When asked what concessions he might be offering to persuade the Greens to vote for Labor's climate legislation on Tuesday he was conceding nothing.
"If the Greens party haven't learned from what they did in 2009 [blocking Rudd government climate legislation], that was something that led to a decade of inaction and delay and denial, then that will be a matter for them," he said.
Referencing the recent floods, Mr Albanese went on to say: "I don't know what it takes to wake up people, whether they be on any side of the political spectrum, to the fact that we need to work together and stop the conflict and work in a way that delivers outcomes."
He also warned the Greens, who have the numbers to block the legislation in the Senate if, as expected, the LNP opposes it, they would be held accountable.
The government's position is, in short, that the perfect should not be the enemy of the good, and that this is the best proposal that stands any chance of being legislated, given the Greens are unlikely to ever form a national government.
Mr Bandt, on the other hand, is apparently blind to the reality of the contemporary Australian political landscape. While, like Mr Albanese, he can claim to have a mandate for the Greens anti-fossil fuel stance given the party's strong performance on March 21, the significant point he overlooks is that Labor won and is governing in its own right in the lower house.

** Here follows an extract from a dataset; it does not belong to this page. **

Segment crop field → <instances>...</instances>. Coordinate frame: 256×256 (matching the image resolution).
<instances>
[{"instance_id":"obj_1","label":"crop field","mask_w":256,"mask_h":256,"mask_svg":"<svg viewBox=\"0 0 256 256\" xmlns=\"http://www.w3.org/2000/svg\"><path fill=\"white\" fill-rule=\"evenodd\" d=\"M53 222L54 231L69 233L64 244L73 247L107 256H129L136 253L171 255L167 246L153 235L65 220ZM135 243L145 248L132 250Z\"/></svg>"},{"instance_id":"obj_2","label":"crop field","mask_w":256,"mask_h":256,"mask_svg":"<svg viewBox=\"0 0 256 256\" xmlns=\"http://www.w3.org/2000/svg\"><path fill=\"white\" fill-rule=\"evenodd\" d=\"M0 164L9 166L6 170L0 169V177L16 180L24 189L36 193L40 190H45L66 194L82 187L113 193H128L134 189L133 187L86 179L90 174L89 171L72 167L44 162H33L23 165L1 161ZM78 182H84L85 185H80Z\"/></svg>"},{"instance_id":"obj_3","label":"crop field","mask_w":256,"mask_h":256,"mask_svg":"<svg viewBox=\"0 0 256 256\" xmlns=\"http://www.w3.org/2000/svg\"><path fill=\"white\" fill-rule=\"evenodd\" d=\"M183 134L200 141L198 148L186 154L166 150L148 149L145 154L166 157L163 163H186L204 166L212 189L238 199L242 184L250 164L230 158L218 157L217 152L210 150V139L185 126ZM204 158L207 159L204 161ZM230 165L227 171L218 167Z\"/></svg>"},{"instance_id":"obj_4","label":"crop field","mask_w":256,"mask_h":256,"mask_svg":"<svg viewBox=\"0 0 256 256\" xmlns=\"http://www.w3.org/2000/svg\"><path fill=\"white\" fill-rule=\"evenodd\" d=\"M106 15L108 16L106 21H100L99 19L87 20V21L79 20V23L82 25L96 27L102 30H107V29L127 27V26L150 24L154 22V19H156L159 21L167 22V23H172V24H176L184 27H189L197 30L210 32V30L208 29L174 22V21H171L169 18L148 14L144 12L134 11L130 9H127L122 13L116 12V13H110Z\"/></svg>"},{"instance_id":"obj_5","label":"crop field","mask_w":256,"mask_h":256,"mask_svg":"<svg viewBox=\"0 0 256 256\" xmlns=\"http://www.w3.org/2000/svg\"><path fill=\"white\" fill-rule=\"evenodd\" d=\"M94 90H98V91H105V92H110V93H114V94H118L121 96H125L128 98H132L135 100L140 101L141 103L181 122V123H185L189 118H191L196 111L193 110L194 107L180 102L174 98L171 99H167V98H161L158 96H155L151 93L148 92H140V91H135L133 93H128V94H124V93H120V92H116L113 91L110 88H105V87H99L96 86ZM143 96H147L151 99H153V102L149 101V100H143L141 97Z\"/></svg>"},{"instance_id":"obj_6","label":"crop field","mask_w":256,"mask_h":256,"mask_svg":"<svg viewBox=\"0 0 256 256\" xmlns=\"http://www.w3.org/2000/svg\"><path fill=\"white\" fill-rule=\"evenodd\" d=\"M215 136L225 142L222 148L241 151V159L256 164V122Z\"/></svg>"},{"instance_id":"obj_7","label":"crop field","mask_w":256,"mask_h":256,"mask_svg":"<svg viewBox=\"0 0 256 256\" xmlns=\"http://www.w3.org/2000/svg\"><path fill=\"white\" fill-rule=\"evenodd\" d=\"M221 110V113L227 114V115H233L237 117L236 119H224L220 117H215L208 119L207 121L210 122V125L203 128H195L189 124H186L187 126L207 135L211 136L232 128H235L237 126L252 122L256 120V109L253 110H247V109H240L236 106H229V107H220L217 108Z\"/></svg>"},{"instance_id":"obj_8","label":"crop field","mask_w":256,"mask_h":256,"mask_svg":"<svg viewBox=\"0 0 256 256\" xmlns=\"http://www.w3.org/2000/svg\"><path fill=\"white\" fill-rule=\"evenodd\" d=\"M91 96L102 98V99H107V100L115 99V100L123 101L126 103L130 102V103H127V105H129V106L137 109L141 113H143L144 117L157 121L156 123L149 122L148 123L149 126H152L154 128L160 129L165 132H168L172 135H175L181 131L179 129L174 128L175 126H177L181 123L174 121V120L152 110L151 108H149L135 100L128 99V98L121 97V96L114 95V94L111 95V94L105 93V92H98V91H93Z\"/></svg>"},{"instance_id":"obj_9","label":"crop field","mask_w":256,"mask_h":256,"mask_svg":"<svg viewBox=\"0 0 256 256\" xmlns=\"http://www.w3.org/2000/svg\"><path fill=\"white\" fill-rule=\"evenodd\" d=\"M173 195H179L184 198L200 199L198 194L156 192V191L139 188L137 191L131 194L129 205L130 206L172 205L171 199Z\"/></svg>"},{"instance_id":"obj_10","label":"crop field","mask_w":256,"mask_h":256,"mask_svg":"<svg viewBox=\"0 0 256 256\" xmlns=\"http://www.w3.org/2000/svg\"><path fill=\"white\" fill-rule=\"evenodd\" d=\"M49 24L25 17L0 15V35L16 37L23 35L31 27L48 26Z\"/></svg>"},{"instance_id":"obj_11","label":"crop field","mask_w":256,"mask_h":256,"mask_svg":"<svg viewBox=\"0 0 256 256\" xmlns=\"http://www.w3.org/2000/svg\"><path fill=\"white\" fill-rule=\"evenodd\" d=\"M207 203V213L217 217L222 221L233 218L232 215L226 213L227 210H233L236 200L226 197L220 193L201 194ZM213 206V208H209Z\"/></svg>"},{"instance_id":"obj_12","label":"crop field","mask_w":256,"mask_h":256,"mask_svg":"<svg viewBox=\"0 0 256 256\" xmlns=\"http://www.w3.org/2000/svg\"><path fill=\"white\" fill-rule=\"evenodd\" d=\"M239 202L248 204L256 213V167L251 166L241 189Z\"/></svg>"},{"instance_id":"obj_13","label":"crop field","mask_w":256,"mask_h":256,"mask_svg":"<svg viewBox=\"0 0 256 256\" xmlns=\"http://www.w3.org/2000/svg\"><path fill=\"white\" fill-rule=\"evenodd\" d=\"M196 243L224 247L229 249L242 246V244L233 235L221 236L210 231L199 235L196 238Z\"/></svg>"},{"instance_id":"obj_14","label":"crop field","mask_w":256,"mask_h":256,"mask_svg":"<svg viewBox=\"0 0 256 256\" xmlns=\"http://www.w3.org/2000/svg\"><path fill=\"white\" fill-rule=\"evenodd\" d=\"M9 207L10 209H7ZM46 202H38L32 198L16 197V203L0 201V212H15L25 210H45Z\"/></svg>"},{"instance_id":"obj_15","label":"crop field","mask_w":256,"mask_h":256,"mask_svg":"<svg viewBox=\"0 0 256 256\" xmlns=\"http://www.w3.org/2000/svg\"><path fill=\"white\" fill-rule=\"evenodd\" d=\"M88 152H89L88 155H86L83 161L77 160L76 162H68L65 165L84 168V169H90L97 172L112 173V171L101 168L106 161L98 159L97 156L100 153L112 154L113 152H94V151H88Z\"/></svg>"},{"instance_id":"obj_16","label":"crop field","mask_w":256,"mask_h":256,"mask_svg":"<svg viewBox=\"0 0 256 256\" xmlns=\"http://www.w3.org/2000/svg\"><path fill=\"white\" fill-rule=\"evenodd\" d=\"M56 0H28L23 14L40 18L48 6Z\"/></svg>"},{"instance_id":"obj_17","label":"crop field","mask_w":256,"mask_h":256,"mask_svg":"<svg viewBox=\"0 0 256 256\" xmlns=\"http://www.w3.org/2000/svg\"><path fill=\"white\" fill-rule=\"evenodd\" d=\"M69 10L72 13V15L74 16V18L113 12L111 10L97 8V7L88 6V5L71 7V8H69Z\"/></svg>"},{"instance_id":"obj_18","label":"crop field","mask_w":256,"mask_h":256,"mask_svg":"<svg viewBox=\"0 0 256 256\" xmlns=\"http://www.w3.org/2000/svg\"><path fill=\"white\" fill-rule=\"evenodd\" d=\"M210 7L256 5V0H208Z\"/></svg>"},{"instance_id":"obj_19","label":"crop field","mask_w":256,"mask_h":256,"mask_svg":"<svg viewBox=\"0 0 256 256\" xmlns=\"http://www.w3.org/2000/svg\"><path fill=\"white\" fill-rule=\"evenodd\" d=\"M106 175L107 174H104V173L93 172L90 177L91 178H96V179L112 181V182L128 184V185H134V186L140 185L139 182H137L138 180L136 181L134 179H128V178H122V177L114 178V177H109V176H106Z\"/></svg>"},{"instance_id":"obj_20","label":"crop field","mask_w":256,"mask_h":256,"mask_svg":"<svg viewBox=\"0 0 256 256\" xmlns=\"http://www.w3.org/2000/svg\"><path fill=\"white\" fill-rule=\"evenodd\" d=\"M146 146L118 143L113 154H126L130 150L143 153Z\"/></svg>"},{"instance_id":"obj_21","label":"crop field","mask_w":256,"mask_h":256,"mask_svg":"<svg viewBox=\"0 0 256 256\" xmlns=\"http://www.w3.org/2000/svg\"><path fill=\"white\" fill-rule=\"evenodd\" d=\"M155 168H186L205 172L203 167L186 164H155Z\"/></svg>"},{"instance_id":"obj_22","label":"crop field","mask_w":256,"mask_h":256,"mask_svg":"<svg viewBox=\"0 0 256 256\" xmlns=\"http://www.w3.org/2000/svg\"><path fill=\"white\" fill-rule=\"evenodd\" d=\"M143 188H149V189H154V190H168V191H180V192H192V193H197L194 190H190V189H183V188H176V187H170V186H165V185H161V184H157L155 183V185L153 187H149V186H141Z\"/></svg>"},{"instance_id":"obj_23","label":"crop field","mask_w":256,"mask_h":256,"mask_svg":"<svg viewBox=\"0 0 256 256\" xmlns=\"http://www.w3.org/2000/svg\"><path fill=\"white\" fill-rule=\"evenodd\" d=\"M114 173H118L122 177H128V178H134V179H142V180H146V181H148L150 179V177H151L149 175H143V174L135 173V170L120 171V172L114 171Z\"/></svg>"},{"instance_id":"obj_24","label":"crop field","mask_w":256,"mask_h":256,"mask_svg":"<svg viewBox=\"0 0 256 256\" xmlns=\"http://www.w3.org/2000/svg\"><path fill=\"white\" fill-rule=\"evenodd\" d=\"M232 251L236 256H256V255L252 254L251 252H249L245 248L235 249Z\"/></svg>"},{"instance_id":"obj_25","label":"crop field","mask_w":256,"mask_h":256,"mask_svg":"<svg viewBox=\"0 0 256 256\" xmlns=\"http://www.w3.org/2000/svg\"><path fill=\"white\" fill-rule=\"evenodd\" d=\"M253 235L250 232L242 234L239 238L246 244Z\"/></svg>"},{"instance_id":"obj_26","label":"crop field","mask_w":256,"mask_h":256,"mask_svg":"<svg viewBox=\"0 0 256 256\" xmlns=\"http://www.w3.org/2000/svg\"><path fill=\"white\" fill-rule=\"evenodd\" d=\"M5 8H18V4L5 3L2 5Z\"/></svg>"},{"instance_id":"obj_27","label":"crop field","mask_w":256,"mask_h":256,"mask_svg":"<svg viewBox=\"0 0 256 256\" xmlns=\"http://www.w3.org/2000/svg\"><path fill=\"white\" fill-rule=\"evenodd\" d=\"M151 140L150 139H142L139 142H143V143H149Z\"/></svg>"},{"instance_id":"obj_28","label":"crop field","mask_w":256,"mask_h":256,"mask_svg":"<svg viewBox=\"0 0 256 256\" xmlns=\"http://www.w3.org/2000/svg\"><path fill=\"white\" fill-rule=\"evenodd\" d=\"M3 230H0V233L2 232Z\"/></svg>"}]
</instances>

His insistence, as recently as Tuesday, that Labor rule out any new coal and gas projects flies in the face of reality. It has been widely acknowledged, including by ACT Greens leader Shane Rattenbury, who is one of the few Greens politicians in the country to actually hold a ministerial portfolio, that fossil fuels will have a role to play in ensuring an orderly transition to renewables for some time to come.
If the Greens, by some miracle, were to get their way, then the probable outcome would be even more dramatic increases in the spot price for power, and catastrophic power outages that would cripple industry and disrupt peoples lives, and erode public support for emissions reductions across the board.
Ideological purity is one thing; keeping the lights on is another matter entirely.